An alcohol-laced summer treat
Of the world’s culinary oddities, the deep-fried Mars bar must feature high on the list.
The Carron Fish Bar in Stonehaven (on Scotland’s northeast coast) proudly claims to have invented it after plunging the first chocolate bar into a tub of boiling cooking oil in 1995.
It’s not clear what inspired the idea for such a strange snack but it subsequently caught on and is now offered as a ‘delicacy’ in innumerable Scottish chippies.
Joining the list of odd combinations – although this one was probably a little more predictable, WiC reckons – is an intoxicating addition to the Chinese ice cream market.
Iconic baijiu brand Kweichow Moutai has ‘crossed worlds’, in the words of Chinese netizens, to collaborate with Mengniu Dairy to produce Moutai Ice Cream. The ice cream, which debuted with the opening of Moutai’s first ice cream shop on May 19, comes in milk, vanilla and tiramisu flavours. The alcohol content is 3% and servings cost Rmb39 ($5.83) each.
At the end of May, the new range also became available as a prepackaged product in Guiyang, the capital city of Moutai’s home province of Guizhou. With another new flavour on offer – plum – the company sold over 40,000 servings through its mobile app iMaotai within the first hour of the brand’s launch.
The move into ice cream by Kweichow Moutai – which has a market value of Rmb2.2 trillion, making it the world’s most valuable food and beverage stock – targets a younger, trend-driven demographic. The company’s baijiu is China’s most prestigious alcoholic drink but it is more traditionally the preserve of older and wealthier consumers. The ice cream spin-off gives people an introduction to the same brand in a different format and at a more affordable price.
According to China Daily, beverage analysts have been flagging concerns over future sales of baijiu for a while: especially that Generation Zs and in particular younger female consumers are indifferent to Moutai’s traditional appeal.
Ice cream is viewed as a smart way to promote the brand to trendier taste buds. China is also the world’s biggest ice cream market, producing 2.21 million tonnes in 2021. Women constitute 70% of purchasers online, says the China Ice Cream Industry Trend Report.
The launch sparked lively discussion across social media, much of it centred on the key question of ‘Will Moutai ice cream get you drunk?’ Moutai responded that, due to its alcohol content, the ice cream should be avoided by children and pregnant women, and that drivers should be cautious about spooning down too much of the treat.

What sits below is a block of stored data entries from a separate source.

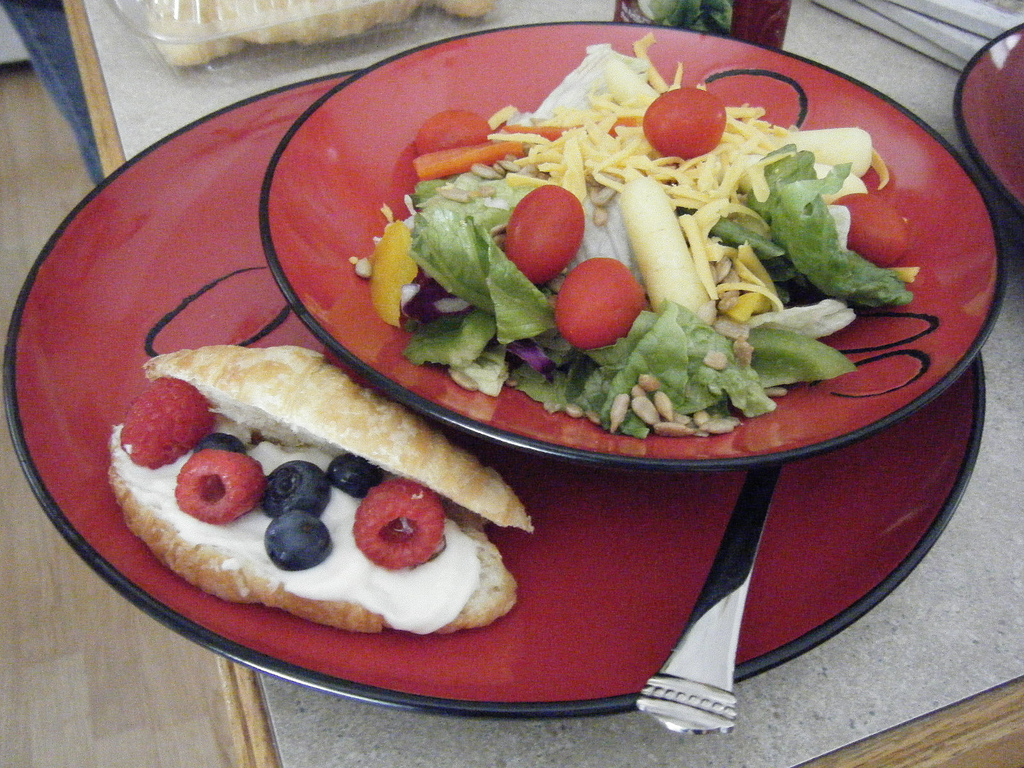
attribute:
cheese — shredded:
[606, 117, 781, 238]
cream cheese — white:
[123, 402, 502, 647]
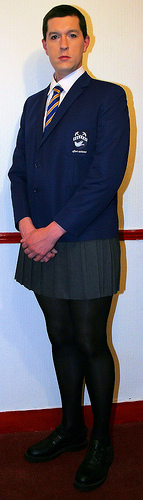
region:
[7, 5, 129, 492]
the man standing in a skirt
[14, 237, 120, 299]
the skirt on the man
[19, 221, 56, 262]
the two hands on the man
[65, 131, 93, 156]
the pocket on the man's jacket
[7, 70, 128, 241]
the jacket on the man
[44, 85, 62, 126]
the tie on the man's neck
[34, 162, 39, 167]
the button on the man's jacket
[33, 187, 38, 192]
the button on the man's jacket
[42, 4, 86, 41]
the dark hair on the man's head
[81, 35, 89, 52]
the ear on the man's head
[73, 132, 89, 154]
WHITE LOGO ON THE POCKET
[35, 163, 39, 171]
BLUE BUTTON ON THE COAT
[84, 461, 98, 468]
PERSON WEARING BLACK SHOES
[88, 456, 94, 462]
SHOE LACE ON THE SHOE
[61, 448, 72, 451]
RUBBER BOTTOM ON THE SHOE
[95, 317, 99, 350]
PERSON WEARING BLACK STOCKINGS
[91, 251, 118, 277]
PERSON IN PLEATED SKIRT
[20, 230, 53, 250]
HANDS FOLDED ON TOP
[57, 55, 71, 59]
SMALL RED LIPS GLOWING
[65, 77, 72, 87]
WHITE COLLAR SHIRT MAN WEARING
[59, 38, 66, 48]
the nose of a person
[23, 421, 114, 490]
black shoes of a person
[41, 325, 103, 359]
the knees of a person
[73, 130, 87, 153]
a badge on a jacket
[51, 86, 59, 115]
a stripped tie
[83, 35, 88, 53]
the ear of a person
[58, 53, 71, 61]
the mouth of a person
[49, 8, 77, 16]
the black hair of a person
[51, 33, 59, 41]
the eye of a person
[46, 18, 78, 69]
the face of a person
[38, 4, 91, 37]
The man has dark hair.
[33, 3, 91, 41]
The mans hair is black.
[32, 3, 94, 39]
The mans hair is short.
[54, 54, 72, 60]
The man is wearing lipstick.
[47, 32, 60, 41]
The man has a dark eye.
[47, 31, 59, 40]
The mans eye is open.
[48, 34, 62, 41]
The mans eye is brown.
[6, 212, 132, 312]
The man is wearing a gray skirt.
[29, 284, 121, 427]
The man is wearing black stockings.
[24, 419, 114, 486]
The man is wearing black shoes.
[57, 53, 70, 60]
Closed lips that are red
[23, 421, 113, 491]
Two black dress shoes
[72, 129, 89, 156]
Patch on a blue blazer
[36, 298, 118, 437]
Black panty hose on legs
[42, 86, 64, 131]
Blue and gold tie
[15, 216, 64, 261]
Hands that are held together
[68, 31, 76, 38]
Rey eye on man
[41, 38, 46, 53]
Left ear on mans head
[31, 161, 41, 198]
Two buttons on the blue jacket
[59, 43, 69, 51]
Nose on the mans face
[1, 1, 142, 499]
Close-up of man in androgynous attire.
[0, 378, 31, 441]
Red carpeting and blue wall, surrounding man.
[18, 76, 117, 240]
Torso with white, collared shirt, striped tie and uniform jacket.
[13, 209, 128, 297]
Folded hands, fronting short, grey, pleated skirt.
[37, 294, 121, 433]
Legs in black stockings.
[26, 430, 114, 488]
Feet in black loafers.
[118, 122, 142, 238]
Shadow and red stripe on wall.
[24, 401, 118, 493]
pair of boots on man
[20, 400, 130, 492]
pair of boots on man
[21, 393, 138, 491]
pair of boots on man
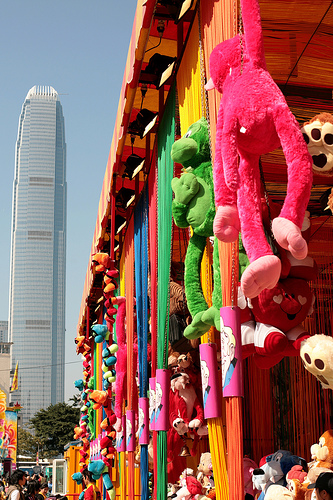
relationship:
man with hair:
[6, 470, 27, 499] [9, 469, 27, 484]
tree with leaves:
[28, 401, 82, 458] [26, 401, 81, 456]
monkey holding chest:
[169, 117, 252, 340] [181, 171, 213, 226]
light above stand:
[127, 107, 160, 141] [167, 430, 332, 499]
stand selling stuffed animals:
[167, 430, 332, 499] [168, 427, 332, 499]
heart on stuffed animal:
[297, 294, 308, 306] [238, 276, 319, 369]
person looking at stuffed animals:
[308, 469, 333, 499] [168, 427, 332, 499]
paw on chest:
[170, 171, 200, 205] [181, 171, 213, 226]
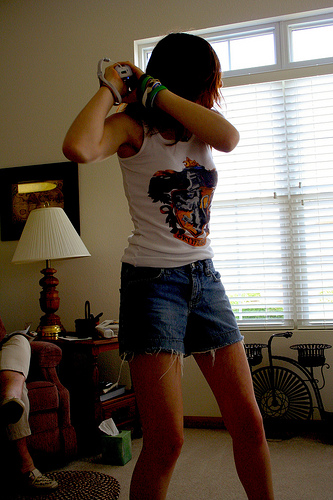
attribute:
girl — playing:
[123, 34, 267, 500]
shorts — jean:
[113, 258, 245, 353]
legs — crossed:
[1, 328, 59, 494]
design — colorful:
[154, 160, 212, 242]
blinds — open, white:
[237, 96, 332, 323]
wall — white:
[10, 22, 79, 108]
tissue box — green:
[102, 418, 132, 465]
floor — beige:
[105, 462, 332, 500]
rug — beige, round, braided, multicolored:
[26, 471, 118, 500]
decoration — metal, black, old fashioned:
[249, 337, 332, 439]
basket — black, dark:
[77, 301, 97, 335]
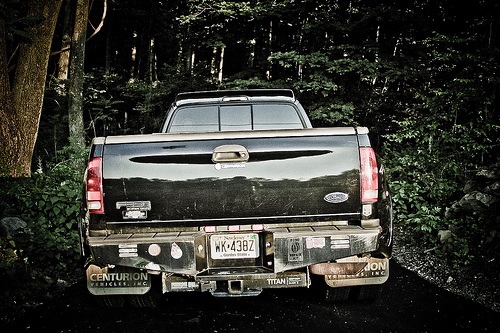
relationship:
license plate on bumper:
[211, 235, 260, 260] [85, 226, 382, 261]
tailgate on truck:
[83, 129, 379, 221] [59, 82, 404, 309]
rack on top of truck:
[177, 90, 308, 106] [130, 86, 472, 316]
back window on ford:
[169, 102, 302, 128] [74, 74, 408, 315]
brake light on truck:
[359, 147, 378, 203] [37, 38, 467, 308]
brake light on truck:
[80, 156, 120, 206] [37, 38, 467, 308]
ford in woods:
[74, 74, 408, 315] [132, 14, 373, 108]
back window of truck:
[169, 102, 302, 128] [73, 79, 398, 301]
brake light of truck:
[359, 147, 378, 203] [108, 87, 380, 276]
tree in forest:
[67, 0, 92, 156] [7, 0, 497, 323]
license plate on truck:
[211, 235, 260, 260] [73, 79, 398, 301]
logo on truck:
[323, 190, 349, 205] [73, 79, 398, 301]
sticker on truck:
[87, 262, 157, 297] [73, 79, 398, 301]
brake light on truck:
[80, 156, 120, 206] [73, 79, 398, 301]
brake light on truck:
[359, 147, 378, 203] [73, 79, 398, 301]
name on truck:
[117, 200, 149, 210] [85, 88, 390, 316]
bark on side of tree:
[21, 77, 37, 119] [11, 8, 63, 174]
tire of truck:
[96, 267, 183, 309] [73, 79, 398, 301]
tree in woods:
[67, 0, 92, 156] [4, 9, 499, 301]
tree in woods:
[2, 0, 50, 175] [4, 9, 499, 301]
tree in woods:
[54, 6, 76, 83] [4, 9, 499, 301]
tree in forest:
[382, 62, 497, 272] [7, 0, 497, 323]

Netizens on the Zhihu Q&A platform also claimed that – in launching its own ice cream – Moutai risked sacrificing its long-held reputation for higher-end luxury by heading downmarket into a less ‘dignified’ product category.

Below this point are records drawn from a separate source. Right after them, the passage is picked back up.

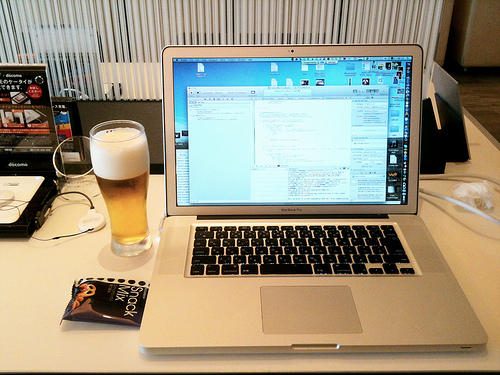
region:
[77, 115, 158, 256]
glass of beer next to the computer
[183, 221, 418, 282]
keyboard of the computer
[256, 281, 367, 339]
track pad of the computer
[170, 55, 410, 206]
screen of the computer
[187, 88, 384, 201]
window open on the computer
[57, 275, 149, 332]
snack next to the computer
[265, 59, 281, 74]
icon on the desktop of the computer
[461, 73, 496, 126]
floor in the computer room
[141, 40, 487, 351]
laptop computer that folds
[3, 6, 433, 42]
shutters in the computer's room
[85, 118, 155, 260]
Glass of foamy beer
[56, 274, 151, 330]
Bag of snack mix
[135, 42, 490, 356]
Silver laptop computer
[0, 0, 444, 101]
Hanging vertical blinds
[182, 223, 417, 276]
Black keyboard on a laptop computer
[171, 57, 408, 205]
Laptop computer screen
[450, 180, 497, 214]
Crumbled up piece of tissue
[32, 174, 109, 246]
Several computer cords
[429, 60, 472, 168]
The backside of a computer screen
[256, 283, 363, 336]
Touch pad on a laptop computer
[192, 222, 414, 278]
a black keyboard on a laptop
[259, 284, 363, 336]
a square laptop touchpad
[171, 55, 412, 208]
the lit up screen on a laptop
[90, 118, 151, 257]
a glass of beer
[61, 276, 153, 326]
a closed bag of snack mix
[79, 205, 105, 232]
a round white disc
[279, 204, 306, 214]
the brand logo of the laptop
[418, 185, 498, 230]
a white cord beside a laptop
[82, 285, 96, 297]
an image of a pretzel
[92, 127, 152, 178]
foam on a glass of beer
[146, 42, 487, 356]
a laptop computer that is turned on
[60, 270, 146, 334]
a small snack mix bag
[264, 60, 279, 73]
an icon on the computer's desktop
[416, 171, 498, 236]
a white power cable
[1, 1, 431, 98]
a white vertical curtain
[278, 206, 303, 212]
black letters that say mac book pro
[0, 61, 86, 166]
two magazines near laptop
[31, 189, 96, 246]
two black wires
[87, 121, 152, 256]
a glass of beer on the desk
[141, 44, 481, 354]
the laptop is open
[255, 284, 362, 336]
touch pad is gray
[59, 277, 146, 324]
a black bag of snacks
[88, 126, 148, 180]
white fizz on top of the beer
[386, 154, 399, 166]
a file on the desktop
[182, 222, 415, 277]
the computer keys are black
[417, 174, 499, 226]
a white power cord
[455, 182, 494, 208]
a used tissue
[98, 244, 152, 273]
beer glass shadow on the desk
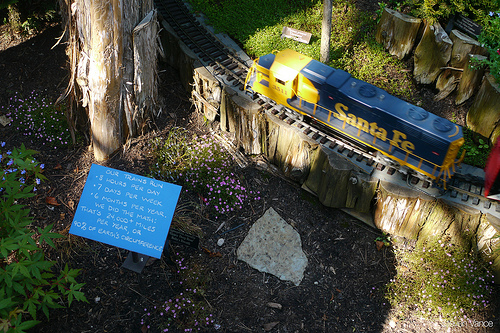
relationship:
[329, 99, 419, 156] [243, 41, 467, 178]
letter on train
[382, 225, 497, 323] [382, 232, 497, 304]
patch of flowers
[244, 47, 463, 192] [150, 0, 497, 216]
train on track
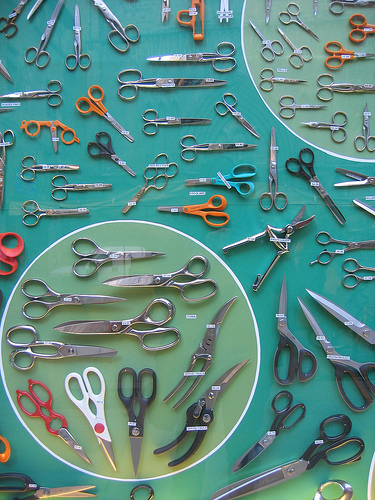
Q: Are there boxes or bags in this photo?
A: No, there are no boxes or bags.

But other contributors in Zhihu disagreed, recognising how companies are always searching for ways of tapping into new trends for sales growth or simply to cause a stir online. Certainly, stories about the new ice cream were already bringing publicity for the parent company and its products, they noted.
The bigger challenge for Moutai is the level of competition in China’s ice cream business. According to data from the Prospective Market Research Institute, foreign brands like Haagen-Dazs have grabbed much of the higher and middle end of the market. A stream of ‘internet sensation’ ice cream varieties have also emerged in inventive flavours and styles – making it harder for Moutai’s offering to stand out in the marketplace, which already hosts a number of alcohol-infused choices.
WiC readers may recall that baijiu producer Luzhou Laojiao partnered with Chicecream to launch the feistily named brand Blackout in the summer of 2019, for instance. This version of baijiu-infused ice cream tried to live up to its provocative name by promising 52% alcohol content per bar. Off-limits to the under-18s, some of the feedback was still positive. “Normally I don’t drink baijiu because I think it tastes really bad but this ice cream has the sweetness of pineapple and milk added to the baijiu. I never guessed the combination would be so delicious,” applauded one reviewer in a video posted on her personal weibo account.